第3話 刀との会話

執筆者 : 渡邊 和夫
 今回の『第三話』は『刀との会話』と題して、恵那市在住の渡邉和夫さんにお願いしました。 渡邉会員はお刀や槍を多数所有されておられますが、今回は厳選し、ご自慢の脇差について執筆していただきました。

 ここに『於武州江戸 源 正次』と銘のある脇差があります。 大正十年まで尾張徳川家蔵刀で『智の六十三』と白鞘に柄には『第百九十五号』と柄頭の場所に『地の人』と墨書があります。

 脇差の法量は刃長39.5cm反り0.47cm元幅3.76cm先幅3.525cm元重0.86cm茎長12.5cmと長さの割りに幅広で、重く、頑丈な作りこみで鑑定の研究会では尾張刀工へ入札して大汗をかきました。

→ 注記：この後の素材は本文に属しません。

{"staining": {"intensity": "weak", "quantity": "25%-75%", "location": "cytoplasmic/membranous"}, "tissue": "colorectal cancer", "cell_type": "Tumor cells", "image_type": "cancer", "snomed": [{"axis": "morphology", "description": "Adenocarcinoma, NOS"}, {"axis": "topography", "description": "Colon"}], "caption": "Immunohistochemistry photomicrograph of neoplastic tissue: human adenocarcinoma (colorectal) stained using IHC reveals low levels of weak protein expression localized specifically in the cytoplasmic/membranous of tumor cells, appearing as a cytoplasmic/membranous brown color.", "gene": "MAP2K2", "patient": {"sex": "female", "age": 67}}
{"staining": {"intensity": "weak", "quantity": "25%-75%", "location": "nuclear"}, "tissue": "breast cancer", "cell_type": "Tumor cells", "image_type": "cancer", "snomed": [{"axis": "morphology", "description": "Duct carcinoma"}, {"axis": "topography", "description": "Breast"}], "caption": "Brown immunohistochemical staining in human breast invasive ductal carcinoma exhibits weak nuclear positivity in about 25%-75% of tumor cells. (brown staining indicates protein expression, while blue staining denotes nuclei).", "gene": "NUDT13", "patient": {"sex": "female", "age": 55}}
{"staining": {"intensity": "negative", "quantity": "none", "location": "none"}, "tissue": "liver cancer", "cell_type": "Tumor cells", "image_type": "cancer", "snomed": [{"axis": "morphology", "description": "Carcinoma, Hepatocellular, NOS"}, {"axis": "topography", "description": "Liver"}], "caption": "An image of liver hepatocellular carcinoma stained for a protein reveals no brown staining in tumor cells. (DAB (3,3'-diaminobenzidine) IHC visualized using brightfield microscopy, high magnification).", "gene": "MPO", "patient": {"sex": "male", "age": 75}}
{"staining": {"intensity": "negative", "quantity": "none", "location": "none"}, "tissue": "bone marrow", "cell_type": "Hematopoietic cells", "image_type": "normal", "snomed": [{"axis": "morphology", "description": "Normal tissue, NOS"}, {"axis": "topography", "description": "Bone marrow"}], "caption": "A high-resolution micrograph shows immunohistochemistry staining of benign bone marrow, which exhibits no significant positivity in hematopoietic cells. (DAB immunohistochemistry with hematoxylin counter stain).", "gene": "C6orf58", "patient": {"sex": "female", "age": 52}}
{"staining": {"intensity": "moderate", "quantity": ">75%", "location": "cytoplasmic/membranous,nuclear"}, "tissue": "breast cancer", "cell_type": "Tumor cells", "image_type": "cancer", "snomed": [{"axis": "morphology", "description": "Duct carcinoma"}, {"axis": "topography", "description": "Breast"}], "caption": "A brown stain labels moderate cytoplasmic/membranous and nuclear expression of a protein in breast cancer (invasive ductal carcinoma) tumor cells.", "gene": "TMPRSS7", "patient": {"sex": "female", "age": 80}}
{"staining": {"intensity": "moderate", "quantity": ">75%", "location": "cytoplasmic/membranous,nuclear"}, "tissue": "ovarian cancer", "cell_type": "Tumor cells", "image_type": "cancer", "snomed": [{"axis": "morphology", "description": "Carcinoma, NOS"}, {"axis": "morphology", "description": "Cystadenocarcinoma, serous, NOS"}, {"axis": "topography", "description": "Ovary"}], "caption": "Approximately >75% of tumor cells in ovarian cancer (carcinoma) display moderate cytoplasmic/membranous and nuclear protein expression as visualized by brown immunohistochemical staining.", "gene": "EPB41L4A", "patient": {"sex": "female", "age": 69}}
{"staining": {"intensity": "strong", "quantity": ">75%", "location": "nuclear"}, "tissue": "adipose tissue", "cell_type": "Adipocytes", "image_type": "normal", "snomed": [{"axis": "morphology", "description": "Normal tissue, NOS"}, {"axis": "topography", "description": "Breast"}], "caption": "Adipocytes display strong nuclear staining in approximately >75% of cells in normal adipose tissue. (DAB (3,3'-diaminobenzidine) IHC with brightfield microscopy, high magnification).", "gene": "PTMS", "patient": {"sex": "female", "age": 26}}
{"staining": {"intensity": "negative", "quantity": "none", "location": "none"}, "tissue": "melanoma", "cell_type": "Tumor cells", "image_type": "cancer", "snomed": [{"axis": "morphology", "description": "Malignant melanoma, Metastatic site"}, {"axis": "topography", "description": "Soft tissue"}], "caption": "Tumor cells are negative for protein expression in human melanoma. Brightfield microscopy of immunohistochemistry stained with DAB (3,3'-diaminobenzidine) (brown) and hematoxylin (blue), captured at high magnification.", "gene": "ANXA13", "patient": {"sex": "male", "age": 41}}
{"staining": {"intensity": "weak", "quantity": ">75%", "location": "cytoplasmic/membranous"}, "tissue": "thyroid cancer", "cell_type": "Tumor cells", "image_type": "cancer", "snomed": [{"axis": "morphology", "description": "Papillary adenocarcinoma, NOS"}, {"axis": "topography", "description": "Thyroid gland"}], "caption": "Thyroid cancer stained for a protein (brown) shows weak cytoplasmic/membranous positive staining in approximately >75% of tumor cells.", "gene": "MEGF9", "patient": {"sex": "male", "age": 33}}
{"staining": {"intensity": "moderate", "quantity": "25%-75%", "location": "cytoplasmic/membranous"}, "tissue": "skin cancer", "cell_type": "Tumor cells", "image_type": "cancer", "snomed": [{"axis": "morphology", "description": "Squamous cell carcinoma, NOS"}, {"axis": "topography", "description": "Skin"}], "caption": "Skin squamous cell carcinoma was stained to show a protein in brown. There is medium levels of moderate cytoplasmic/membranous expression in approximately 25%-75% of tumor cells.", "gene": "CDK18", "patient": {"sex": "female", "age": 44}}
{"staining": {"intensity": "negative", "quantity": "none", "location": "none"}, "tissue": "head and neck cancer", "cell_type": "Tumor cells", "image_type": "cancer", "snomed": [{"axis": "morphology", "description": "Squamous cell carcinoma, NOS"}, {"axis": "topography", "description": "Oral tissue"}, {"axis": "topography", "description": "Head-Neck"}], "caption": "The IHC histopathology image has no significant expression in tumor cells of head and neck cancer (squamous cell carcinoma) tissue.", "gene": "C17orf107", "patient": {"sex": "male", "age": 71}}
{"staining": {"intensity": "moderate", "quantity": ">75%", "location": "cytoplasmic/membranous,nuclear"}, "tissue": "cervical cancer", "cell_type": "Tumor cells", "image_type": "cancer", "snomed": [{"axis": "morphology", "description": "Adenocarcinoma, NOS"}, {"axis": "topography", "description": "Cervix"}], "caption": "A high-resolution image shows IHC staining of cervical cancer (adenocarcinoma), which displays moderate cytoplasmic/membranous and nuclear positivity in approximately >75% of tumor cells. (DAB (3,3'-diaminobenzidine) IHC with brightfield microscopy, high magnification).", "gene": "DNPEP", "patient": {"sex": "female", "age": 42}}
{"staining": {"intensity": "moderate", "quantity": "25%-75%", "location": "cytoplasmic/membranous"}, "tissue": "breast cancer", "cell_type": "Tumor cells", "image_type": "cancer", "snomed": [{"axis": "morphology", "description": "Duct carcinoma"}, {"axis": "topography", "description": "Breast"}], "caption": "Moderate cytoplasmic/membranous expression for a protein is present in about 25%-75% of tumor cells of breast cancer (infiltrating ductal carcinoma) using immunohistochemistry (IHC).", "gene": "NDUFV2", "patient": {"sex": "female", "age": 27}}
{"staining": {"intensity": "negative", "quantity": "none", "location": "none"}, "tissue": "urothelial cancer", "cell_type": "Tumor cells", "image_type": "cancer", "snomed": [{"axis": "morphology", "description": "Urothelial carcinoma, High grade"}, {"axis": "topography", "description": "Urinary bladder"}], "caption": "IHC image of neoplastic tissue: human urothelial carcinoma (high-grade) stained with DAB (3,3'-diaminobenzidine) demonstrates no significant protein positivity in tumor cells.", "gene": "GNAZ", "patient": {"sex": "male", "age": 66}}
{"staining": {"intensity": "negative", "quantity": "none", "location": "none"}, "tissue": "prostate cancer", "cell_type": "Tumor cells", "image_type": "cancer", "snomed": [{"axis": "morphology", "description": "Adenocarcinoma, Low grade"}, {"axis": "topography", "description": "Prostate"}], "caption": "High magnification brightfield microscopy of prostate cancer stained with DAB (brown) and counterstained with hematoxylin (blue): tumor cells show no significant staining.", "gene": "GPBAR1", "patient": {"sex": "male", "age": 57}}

 この脇差の作られた江戸時代の前期大名家の取りつぶしが多く行われた時代で肥前の国佐賀藩は鍋島家の相続と元戦国大名で主家であった竜造寺家の確執で藩内、外ともに多難の時であったとおもわれます

 この頃佐賀藩初代鍋島勝茂公は晩年になっており、嗣子を亡くし、父直茂のいとこ竜造寺隆信の子孫正家―高房弟安良―季明(伯庵)等が竜造寺家の再興運動を行っていることもあって、徳川幕府の要所への配慮を怠ることができない局面で、その一環として勝茂公お気に入りの刀工である正次(竜造寺家の刀工であった正次に寛永九年には「宗安」を慶安三年には「正次」を寛文六年頃に「宗次」を名乗ることを許した)を江戸に上らせ下屋敷て鍛刀させたもので将軍家、老中、御三家他へ贈るため武州江戸打ちはこの脇差の他に相当数有るのでは…と思っております。

脇差 銘 於武州江戸 源 正次

 本刀は、異風の姿で地、刃ともに力のみなぎった二代宗次会心の一振。

 刃長39.5cm(一尺三寸0分四厘)反り0.47cm(一分六厘)元幅3.76cm先幅3.52cm 元重0.36cm先重0.76cm 茎長12.5cm茎反りわずか、茎元重0.83cm茎先 重0.44cm 鎬造、庵棟尋常、鎬高高く棟重を薄く、鎬幅は狭い造り込みで、身幅は特別に広く元幅と先幅の差は少なく切先は中切先となりフクラはやや枯れ、反りは浅い中間反りになった、異風な脇差姿。

 地鉄は小板目に板目をまじえ、よく詰んで、細かな地沸が厚くついたきれいな肌で底に地形が沈み、鎬地は板目が征に流れる。

 刃文は大乱れで角張った互の目に尖り刃をまじえ、足は長くあるいは太く変化があり、金筋砂流しをまじえ、大小の飛焼があり棟焼に連なる。

 匂口は沸が豊富に厚くつき、沸、匂は深く明るく冴える。帽子は乱れて先は掃け、返りを長く焼き下げる。

 佐賀藩に戻ります。勝茂公は明暦三年にに亡くなり二代を継いだのが孫の光茂公ですが祖父と本人ともに名君と称せられるのは他の藩主が達成できなかったような難題を解決し、有名な「葉隠」十一巻を編纂させたことではないかと思っております。

 又、三十石以下の藩士でも成績優秀であれば抜擢し登用するようにした藩主が三代の網茂公との事で、私は幕末頃にそうした制度が出来たものと思っていたので勉強不足を反省しております。

 刀はいろいろな事を語って教えてくれます。私にとって良い師、良い友にめぐり会える仲立ちをしてくれたのが刀であり、今は刀を学んで本当に良かったとしみじみ感じております。

 人生八十年の時代自分の好きな道を楽しむことが何と幸せなことか…。自分の世界に生きること、人生の快事ここにあり。